Monday, Feb. 18, 1991

Unshackling The Troubled Banks

By John Greenwald

It was the most heartening news that America's troubled big banks have had in years. In a bid to strengthen the flagging industry, Treasury Secretary Nicholas Brady last week urged Congress to sweep away laws that have limited bank activities since the Great Depression. Under his proposed reforms, banking companies could easily expand across state lines and become financial supermarkets that offer everything from stocks and bonds to life insurance. Treasury said the plan would also seek to shield taxpayers from any replay of the savings and loan fiasco. "If we expect to exert world economic leadership in the 21st century," Brady said, "we must have a modern, world-class financial-services system in the U.S."

Major banks had long sought a plan like this one to help extricate them from their current crisis. Many banks spent the 1980s chasing long-odds business, such as loans to Third World countries and commercial real estate developers, after their best corporate customers began to borrow more cheaply in money markets. With many of those new customers now in trouble, the banks face more bad debts than ever before. Meanwhile aggressive foreign lenders in Japan and elsewhere, which operate under fewer restrictions, swiftly outpaced their American rivals. While nine U.S. banks were among the world's 30 largest in 1969, only Manhattan-based Citibank made the list in 1989. And it plunged from No. 3 (behind Bank of America and Chase Manhattan) to No. 27.

Critics doubt the wisdom of unleashing U.S. banks to expand into new areas. "This is the same cart-before-the-horse mentality that plagued the deregulation of the savings and loan industry," charged Henry Gonzalez, a Texas Democrat who chairs the House banking committee. "Let's set the speed limits and train the policemen before we open a new superexpressway for financial institutions."

The most bitterly contested part of the Treasury plan would let banks enter new fields that may be unrelated to financial services. Strong banking companies would be permitted to affiliate with anyone from Merrill Lynch to McDonald's. So-called fire walls would prevent banks from risking federally insured deposits in the new ventures. The plan would also let banks create nationwide networks of branches within three years under a law that would replace the current crazy-quilt pattern of state rules that govern interstate banking.

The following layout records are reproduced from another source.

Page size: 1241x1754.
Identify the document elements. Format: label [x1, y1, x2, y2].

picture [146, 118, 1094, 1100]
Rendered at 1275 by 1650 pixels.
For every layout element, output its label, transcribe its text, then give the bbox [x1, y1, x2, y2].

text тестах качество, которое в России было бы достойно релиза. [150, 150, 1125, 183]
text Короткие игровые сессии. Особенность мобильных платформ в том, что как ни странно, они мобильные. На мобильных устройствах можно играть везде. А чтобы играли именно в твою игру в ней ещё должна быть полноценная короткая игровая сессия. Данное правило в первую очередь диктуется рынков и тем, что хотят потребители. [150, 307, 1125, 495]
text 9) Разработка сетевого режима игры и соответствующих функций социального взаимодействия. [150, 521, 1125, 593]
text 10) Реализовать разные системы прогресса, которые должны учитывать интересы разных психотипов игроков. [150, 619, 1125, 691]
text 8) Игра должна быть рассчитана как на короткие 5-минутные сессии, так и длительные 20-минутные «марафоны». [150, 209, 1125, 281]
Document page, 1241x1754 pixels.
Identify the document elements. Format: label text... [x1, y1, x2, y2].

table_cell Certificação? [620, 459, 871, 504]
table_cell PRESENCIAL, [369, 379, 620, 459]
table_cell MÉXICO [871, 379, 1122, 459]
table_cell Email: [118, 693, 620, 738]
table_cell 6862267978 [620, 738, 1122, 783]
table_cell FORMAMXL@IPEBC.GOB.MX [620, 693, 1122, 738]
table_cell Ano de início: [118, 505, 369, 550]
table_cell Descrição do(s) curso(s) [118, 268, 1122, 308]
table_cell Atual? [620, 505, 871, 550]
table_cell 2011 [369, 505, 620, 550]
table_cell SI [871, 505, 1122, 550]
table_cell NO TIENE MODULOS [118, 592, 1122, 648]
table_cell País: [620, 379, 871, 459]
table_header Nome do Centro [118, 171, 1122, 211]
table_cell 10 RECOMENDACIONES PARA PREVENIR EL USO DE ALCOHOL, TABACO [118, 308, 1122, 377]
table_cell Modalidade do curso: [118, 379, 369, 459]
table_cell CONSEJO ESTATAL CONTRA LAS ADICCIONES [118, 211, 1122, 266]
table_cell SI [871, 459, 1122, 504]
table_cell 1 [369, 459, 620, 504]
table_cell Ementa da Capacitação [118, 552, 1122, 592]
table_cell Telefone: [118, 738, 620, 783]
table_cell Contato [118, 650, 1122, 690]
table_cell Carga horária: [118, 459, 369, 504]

Brady was clearly mindful of the S&L mess when he put forth his proposals. To avoid taxpayers' having to bail out failed banks, the plan would limit depositors to a total of $200,000 of federal insurance per bank. That would include $100,000 in checking and savings accounts and $100,000 in retirement accounts.

Bank customers who wanted to beat the $200,000 ceiling would have to open accounts in several banks. That's just what the Treasury would like, since the rule would dissuade depositors from piling into a struggling institution that was offering impossibly high interest rates in a desperate bid for customers -- as often happened in Texas in the '80s. But the Treasury opened a wide loophole by failing to junk its too-big-to-fail doctrine. Under that policy, which is intended to prevent runs on deposits at large institutions, the government makes good on the entire account -- no matter how sizable -- that a major depositor holds in a large bank. That particularly worries small-town bankers, who fear customers may flee to larger rivals.

The Treasury remained silent on the most pressing issue confronting banks: how to replenish the nearly broke Federal Deposit Insurance Corporation fund, which insures accounts. The beleaguered fund sank to a record low $8.5 billion after 169 banks failed last year. Without fresh cash, it could go bust by the end of 1991 if the current recession lasts all year. The Treasury left the details of rescuing the fund up to the FDIC and the banking industry. FDIC Chairman William Seidman later said that to rescue the fund, the agency might raise banks' insurance premiums 20% to 30% as of June 30 to pay interest on government borrowings of up to $15 billion.

Does the Treasury's reform program stand a chance in Congress? Experts say that limiting deposit-insurance coverage has the brightest prospects in the wake of the S&L bailout. Lawmakers may also look favorably on letting banks expand geographically. The odds are probably longest against permitting banks to diversify into new businesses.

Even if the program passed intact, it would hardly end the troubles of big banks overburdened with poor loans. "There is no magic solution that will fix the banks' problems," says Lawrence White, a New York University economist. "The banks made a whole lot of bad loans, and nothing is going to solve that over the short run." The long run is another matter. While the ambitious plan is certain to stir furious debate, the flexibility it promises just might yield a more profitable and competitive U.S. banking system in the next century.